O raciocínio absurdo é mais ou menos como este: “por que não posso decidir se uso ou não o cinto de segurança, já que o corpo é meu?
É interessante como o conceito de direito de propriedade se amplia ou limita de forma interesseira por alguns. O direito de propriedade tem limites? Parece que sim, não é mesmo? Na sociedade moderna, é evidente que há limites aceitos por todos.
Se o corpo é meu, posso fazer com ele o que eu quiser? Talvez não, e para isso existem leis que obrigam a usar o cinto de segurança, que impedem a aquisição de algumas substâncias ilegais ou a ausência de regulação sobre a eutanásia.
Todos nós, de uma maneira ou de outra, aceitamos estas limitações ao direito de propriedade sobre nosso próprio corpo em prol de bens jurídicos muito superiores a este direito tão maleado por alguns. Bens jurídicos como a segurança nas vias, a saúde pública, a solidariedade e o bom exemplo social limitam continuamente nossa liberdade de dispor sobre nossos próprios corpos.

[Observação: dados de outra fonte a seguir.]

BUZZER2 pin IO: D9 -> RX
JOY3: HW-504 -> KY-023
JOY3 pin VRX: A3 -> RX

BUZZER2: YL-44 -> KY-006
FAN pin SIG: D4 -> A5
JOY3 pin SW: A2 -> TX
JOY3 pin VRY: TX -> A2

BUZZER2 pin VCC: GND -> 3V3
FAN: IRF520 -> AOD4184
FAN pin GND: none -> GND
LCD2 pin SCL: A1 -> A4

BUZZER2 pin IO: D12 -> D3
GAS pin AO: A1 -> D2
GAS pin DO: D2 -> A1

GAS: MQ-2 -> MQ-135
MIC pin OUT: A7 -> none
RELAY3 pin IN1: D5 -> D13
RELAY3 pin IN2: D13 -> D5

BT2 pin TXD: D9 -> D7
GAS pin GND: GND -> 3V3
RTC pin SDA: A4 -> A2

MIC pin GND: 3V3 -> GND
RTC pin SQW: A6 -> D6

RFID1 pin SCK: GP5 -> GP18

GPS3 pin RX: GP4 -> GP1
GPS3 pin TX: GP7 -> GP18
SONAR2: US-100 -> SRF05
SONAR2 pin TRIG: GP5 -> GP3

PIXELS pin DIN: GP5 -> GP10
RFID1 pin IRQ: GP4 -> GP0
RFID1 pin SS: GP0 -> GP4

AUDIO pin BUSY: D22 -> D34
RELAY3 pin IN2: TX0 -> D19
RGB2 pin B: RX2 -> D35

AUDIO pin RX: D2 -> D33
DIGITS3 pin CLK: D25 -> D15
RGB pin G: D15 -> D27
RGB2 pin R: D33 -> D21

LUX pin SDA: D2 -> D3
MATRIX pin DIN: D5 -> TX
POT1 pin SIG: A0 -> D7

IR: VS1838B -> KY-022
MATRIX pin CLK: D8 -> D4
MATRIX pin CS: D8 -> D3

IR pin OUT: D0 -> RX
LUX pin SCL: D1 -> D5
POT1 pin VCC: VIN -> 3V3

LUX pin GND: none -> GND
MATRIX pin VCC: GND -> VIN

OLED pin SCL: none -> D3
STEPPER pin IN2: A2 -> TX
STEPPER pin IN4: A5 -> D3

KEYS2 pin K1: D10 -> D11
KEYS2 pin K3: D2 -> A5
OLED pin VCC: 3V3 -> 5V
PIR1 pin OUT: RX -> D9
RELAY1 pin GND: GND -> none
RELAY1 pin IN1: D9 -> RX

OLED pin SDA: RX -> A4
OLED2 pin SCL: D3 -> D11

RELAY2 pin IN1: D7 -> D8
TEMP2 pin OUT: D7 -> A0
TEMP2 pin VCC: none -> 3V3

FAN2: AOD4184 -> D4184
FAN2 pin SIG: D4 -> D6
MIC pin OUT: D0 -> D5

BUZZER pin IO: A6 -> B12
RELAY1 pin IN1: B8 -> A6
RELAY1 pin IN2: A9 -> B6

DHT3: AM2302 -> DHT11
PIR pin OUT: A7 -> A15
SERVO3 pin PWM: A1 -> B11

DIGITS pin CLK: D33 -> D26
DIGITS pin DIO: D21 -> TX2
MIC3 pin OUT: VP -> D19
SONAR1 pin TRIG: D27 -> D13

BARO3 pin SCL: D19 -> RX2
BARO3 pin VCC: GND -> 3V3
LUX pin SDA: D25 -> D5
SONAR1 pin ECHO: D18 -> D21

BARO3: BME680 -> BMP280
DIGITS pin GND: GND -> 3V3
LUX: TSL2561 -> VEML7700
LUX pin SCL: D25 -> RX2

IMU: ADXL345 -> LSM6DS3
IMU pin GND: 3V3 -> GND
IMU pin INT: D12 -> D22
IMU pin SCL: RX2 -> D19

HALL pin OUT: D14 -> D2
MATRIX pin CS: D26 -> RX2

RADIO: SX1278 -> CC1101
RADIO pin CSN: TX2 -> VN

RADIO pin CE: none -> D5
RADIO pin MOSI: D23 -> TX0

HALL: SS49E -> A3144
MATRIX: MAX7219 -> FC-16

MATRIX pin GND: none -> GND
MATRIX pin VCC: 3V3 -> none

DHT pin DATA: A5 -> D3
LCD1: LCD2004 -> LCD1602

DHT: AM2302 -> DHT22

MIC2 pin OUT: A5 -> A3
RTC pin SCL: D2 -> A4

A vida do nascituro é um bem jurídico suscetível de proteção sobre o direito de propriedade? Certamente sim, pelos mesmos motivos expostos anteriormente e, além disso, porque a ideia de que a propriedade do feto ou zigoto seja 100% da mulher é, no mínimo, discutível.
O concebido e não nascido cujo pai falece antes do nascimento tem seus direitos reconhecidos como uma pessoa. Claro, isso se a mãe não decidir deserdá-lo pelo caminho rápido do seu “direito” de decidir (tendo a pensar que, se o pai tivesse muito dinheiro, ela não o faria...).
Mas então, será que o feto é propriedade da mulher? O que está claro é que, pela via natural, uma mulher não pode gerar um filho sozinha, precisa de um homem. Reconheço que a contribuição masculina é mínima, levando em consideração que são as mulheres que cuidam do filho dentro do útero, mas... merecemos pelo menos 1%, não? Nossa contribuição nos dá direito de decidir sobre sua “propriedade” e, se formos justos, ela também é nossa.
Existem outras muitas limitações ao conceito de propriedade na defesa de bens jurídicos muito menos importantes que uma futura vida, por exemplo: o dono de uma plantação poderia tratá-la com produtos nocivos a animais? O proprietário de uma terra em uma área de patrimônio histórico ou proteção ambiental poderia construir à vontade?
Eu poderia maltratar o “meu” cachorro? A vida dos animais estaria acima da cultura de um país ou da forma de vida de milhares de pessoas? Porque os touros não são do vento, são propriedade de alguém. Todos estes bens jurídicos são muito menos importantes que o que estamos discutindo agora e, às vezes, as consequências destas limitações são mito graves para o proprietário afetado.
Em suma, acho que vale muito a pena limitar este mal chamado “direito de propriedade” que tentam nos inculcar como “normal”, em defesa de um bem jurídico indiscutível, como é o caso da vida de um indefeso.
Não concebo o direito de propriedade como algo tão amplo, a ponto de considerar que o aborto em si e porque sim seja um direito. Porque, seguindo este raciocínio, quem está legitimado para escolher o que fazer com a vida? A mãe? O pai? A família? Ou é a criança, que é de quem, afinal, estamos falando?
Este termo, por mais que nos queiram fazer acreditar em outra coisa, implica em um direito substantivo, personalíssimo de cada um. Da mesma forma que os direitos morais das obras audiovisuais e artísticas não são transmissíveis, tampouco é transmissível que alguém diferente de cada um decida o que fazer com a sua vida.
Vale a pena complicar a vida, por mais difícil que seja, porque este abuso do direito de propriedade poderia ter afetado qualquer um de nós, e muito... No entanto, aqui estamos.